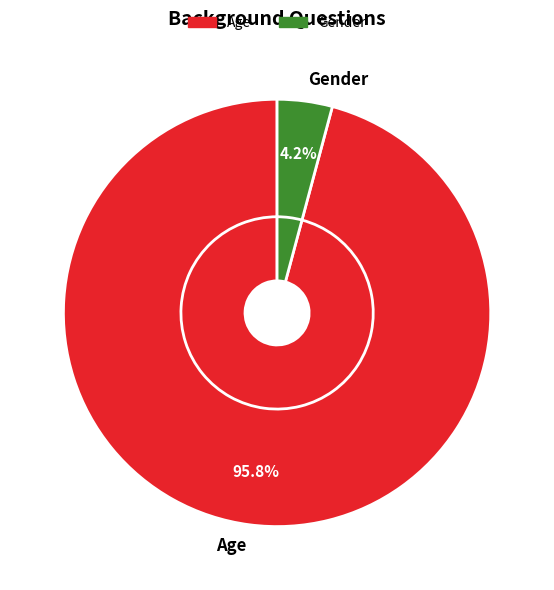

Is Age the majority of the pie?

Yes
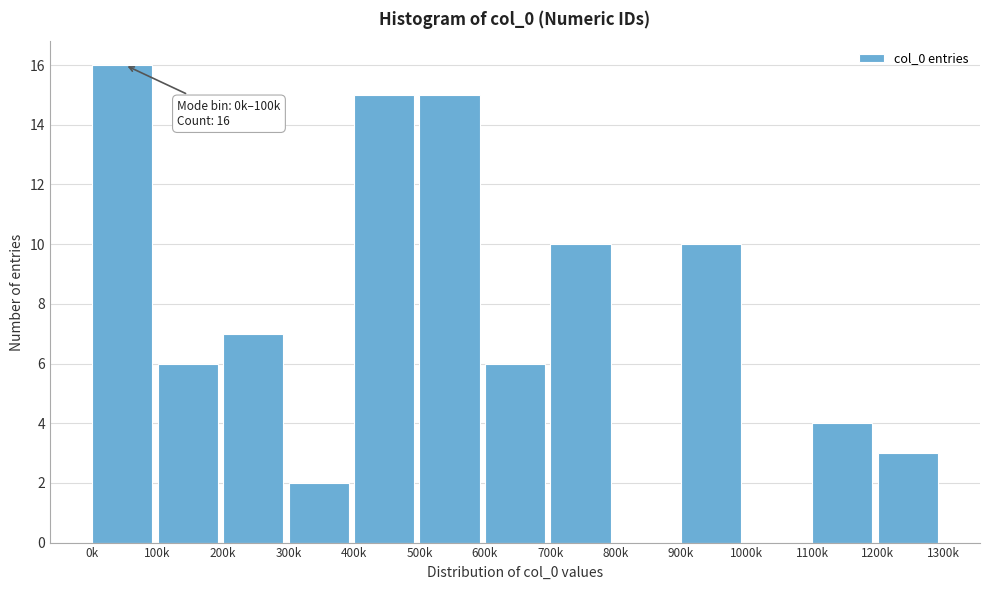

Reading right to left, what are all the values shown in this chart?

1200k=3	1100k=4	1000k=0	900k=10	800k=0	700k=10	600k=6	500k=15	400k=15	300k=2	200k=7	100k=6	0k=16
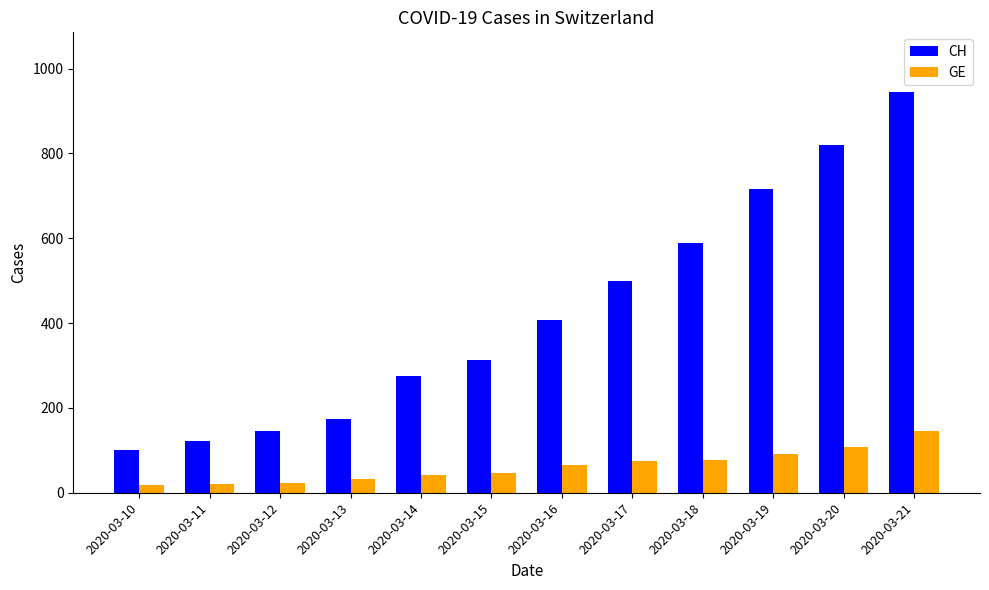

What is the sum of the GE values at 2020-03-17 and 2020-03-21?

220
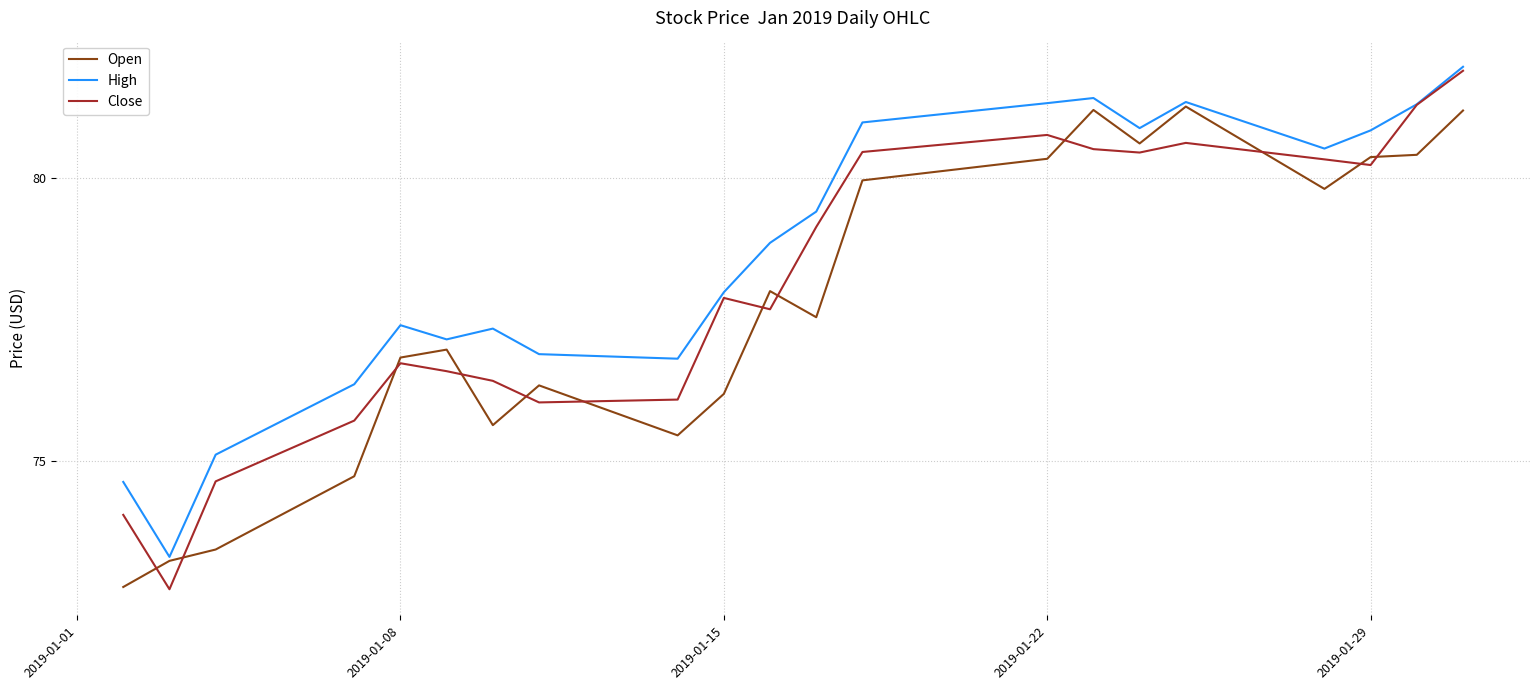

What is the maximum value shown in the chart?

82.0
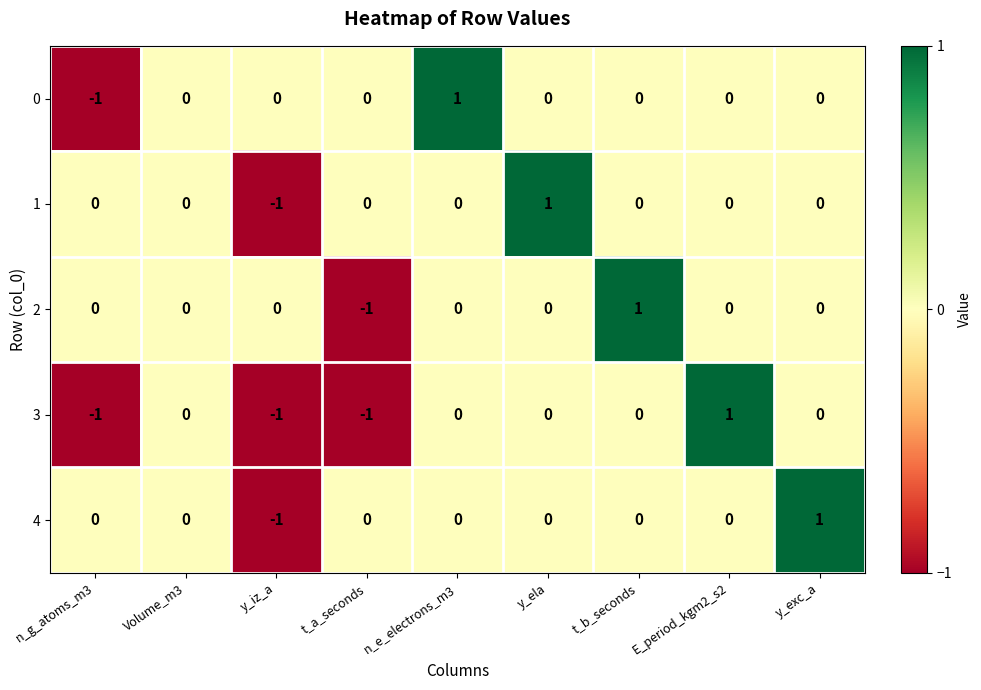

Is the value of 3 at y_iz_a greater than the value of 0 at y_ela?

No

################

WRITTEN TASK - Show each line of the data above that contains the word "values". Case matters when matching.

ANSWER TO THIS EXERCISE -
Reading right to left, what are all the values shown in this chart?
What is the sum of the GE values at 2020-03-17 and 2020-03-21?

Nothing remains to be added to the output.